AC Saltlander and Foxtail Barley Shoot Biomass (g/m2)
Source: Wall et al. AAFC 2015.
The percentage of foxtail barley also increased in 2015. Wall says this wasn’t unexpected because foxtail barley does well in dry years. The percentage of foxtail barley in the stand ranged from 27.5 per cent for the control treatment, 18 per cent for the 50 kg/ha treatment and 14.9 per cent for the 150 kg/ha treatment. “Although not significant, we were still seeing a trend to lower foxtail barley with increasing fertilizer rates,” Wall says.
Economic analysis guides decision
Profitability of nitrogen application comes down to the economics of the day. The cost of urea and price of forage varies year to year. Wall crunched the numbers and found commodity prices had a big impact on which rate to apply. Combining the returns from both seasons, the 50 kg/ha rate scored the highest with a return of $637.74/ha ($290/ac.), the 150 kg/ha application return was $626.73 ($285/ac.), while the control treatment returned $525.47/ha ($239/ac.).

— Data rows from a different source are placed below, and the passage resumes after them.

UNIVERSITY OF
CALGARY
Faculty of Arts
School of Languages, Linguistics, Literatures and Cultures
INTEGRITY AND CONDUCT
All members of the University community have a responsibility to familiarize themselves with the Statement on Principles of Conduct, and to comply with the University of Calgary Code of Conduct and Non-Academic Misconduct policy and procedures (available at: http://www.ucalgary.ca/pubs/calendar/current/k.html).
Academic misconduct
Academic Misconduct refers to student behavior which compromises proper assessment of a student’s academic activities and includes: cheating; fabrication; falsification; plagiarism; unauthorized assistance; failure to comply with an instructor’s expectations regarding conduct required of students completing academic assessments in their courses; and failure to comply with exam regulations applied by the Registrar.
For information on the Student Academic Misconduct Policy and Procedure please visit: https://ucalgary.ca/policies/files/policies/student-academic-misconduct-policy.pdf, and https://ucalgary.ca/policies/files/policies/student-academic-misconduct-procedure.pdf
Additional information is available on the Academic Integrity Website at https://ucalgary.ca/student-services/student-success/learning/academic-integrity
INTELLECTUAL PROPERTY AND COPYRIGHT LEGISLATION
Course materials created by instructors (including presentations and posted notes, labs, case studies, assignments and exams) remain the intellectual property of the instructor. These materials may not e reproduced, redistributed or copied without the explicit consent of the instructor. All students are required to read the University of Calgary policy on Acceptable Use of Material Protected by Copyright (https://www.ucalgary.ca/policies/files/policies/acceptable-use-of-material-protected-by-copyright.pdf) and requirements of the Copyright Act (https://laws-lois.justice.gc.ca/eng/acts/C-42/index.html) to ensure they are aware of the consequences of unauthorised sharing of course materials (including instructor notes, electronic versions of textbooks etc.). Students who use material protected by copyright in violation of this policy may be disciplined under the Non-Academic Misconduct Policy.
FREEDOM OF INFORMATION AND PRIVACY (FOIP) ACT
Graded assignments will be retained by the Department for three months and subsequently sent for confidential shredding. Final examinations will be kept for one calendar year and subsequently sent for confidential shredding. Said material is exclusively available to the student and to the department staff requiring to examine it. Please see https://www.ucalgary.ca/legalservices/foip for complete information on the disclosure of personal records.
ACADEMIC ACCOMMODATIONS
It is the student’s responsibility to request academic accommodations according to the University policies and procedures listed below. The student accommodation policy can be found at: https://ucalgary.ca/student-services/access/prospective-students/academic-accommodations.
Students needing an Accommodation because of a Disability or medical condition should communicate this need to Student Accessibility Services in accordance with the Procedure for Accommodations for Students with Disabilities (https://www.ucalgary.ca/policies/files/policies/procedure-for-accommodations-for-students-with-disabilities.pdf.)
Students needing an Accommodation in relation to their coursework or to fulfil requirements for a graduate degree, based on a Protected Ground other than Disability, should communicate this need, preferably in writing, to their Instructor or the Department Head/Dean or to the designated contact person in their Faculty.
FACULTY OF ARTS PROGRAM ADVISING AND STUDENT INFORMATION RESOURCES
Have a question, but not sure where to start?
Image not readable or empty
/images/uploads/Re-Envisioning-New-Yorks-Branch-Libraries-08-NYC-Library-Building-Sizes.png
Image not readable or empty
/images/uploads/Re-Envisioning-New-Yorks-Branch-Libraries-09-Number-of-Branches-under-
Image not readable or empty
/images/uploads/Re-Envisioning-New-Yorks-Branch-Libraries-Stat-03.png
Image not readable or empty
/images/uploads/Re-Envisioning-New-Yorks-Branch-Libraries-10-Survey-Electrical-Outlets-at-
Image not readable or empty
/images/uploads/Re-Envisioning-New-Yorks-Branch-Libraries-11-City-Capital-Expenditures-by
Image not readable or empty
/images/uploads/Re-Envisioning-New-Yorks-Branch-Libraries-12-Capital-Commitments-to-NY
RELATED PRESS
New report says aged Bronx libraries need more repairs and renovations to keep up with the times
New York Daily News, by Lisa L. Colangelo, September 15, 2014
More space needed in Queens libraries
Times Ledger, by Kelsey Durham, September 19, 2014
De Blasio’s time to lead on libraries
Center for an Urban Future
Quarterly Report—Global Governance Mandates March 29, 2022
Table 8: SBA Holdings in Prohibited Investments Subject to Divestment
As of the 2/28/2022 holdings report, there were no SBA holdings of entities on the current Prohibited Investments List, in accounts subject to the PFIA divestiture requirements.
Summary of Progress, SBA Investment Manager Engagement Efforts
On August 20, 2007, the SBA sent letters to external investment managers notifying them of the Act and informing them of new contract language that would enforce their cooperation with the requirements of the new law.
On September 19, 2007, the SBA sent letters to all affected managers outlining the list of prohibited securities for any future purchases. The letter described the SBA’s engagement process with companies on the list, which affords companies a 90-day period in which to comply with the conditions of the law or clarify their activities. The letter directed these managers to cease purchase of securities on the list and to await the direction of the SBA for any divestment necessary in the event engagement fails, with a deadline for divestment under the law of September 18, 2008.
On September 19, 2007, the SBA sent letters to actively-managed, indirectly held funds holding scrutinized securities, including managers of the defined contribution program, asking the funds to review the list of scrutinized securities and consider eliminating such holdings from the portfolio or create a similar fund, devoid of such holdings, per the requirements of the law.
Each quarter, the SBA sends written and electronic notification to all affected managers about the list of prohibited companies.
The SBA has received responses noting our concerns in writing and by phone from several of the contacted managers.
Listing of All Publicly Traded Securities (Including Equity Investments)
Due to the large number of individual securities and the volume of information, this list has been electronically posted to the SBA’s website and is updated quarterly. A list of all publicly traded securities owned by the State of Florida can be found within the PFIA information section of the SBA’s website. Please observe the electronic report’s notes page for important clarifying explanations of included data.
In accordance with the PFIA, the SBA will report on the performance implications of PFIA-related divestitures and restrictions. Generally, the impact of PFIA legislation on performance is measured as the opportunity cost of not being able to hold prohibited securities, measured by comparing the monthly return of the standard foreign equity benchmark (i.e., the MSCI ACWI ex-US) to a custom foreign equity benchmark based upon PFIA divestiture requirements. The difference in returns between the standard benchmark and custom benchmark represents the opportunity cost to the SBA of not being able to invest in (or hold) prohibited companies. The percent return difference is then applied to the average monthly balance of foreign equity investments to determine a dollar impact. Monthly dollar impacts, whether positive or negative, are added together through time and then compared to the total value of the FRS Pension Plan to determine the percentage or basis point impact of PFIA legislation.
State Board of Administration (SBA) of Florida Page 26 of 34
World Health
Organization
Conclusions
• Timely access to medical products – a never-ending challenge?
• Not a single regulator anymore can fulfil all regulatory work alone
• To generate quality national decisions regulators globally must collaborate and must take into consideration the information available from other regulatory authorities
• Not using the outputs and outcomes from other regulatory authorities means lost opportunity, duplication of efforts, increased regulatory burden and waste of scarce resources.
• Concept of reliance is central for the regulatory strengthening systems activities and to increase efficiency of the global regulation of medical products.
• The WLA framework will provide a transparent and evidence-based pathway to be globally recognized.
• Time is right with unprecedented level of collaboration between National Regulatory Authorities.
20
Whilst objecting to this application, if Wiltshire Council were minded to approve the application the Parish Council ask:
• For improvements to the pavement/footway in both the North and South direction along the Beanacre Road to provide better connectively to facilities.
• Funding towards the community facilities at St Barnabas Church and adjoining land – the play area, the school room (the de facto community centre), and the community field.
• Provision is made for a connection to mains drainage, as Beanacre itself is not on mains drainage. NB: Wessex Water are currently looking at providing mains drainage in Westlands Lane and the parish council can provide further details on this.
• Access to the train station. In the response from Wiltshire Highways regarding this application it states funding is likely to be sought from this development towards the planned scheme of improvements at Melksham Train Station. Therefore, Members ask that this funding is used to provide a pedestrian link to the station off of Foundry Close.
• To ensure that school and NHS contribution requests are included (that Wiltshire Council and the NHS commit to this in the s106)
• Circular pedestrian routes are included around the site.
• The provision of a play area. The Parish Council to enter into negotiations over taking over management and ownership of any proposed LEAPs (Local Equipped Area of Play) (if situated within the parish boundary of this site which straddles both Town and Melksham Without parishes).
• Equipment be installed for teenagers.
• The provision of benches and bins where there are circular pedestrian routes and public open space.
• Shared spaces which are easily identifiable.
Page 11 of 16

Average revenue in $ per hectare. Net revenue expressed as the revenue minus the cost of the nitrogen fertilizer. 2014 feed price price = $110/tonne, 2015 feed price = $154/tonne.
“A producer could look at the cost of urea and price of forage and decide on the rate he might want to apply. If urea was low, he might want to consider applying the 150 kg rate. But that is maybe a bit more risky. We’ll see after the third year but a strategy might be more like 50 kg every second year or so,” Wall says.
The research will also conduct a feed analysis, and will assess the soil samples for nitrogen use efficiency. Wall admits that broadcast urea isn’t the best management practice as some nitrogen can be lost to volatilization. He says the urea application was timed with weather forecasts and was applied in anticipation of a significant rainfall that fell the next day.
“We would like to see how a slow-release urea might work and hopefully that can be looked at down the line,” Wall says.
He explains that from these preliminary results, it appears yields can be increased with the addition of nitrogen fertilizer, even on a severely saline site. Whether it is economical to pursue would depend on the price of the fertilizer and the price of the forage produced. If fertilizer prices are high and forage prices are low, it may not be economical to fertilize. On fields where the salinity is high, money for fertilizer may be better spent on a less saline site with the possibility of higher returns. However Wall says it appears the addition of the fertilizer seems to allow the forage to better compete with foxtail barley, which seems ever present on these saline soils.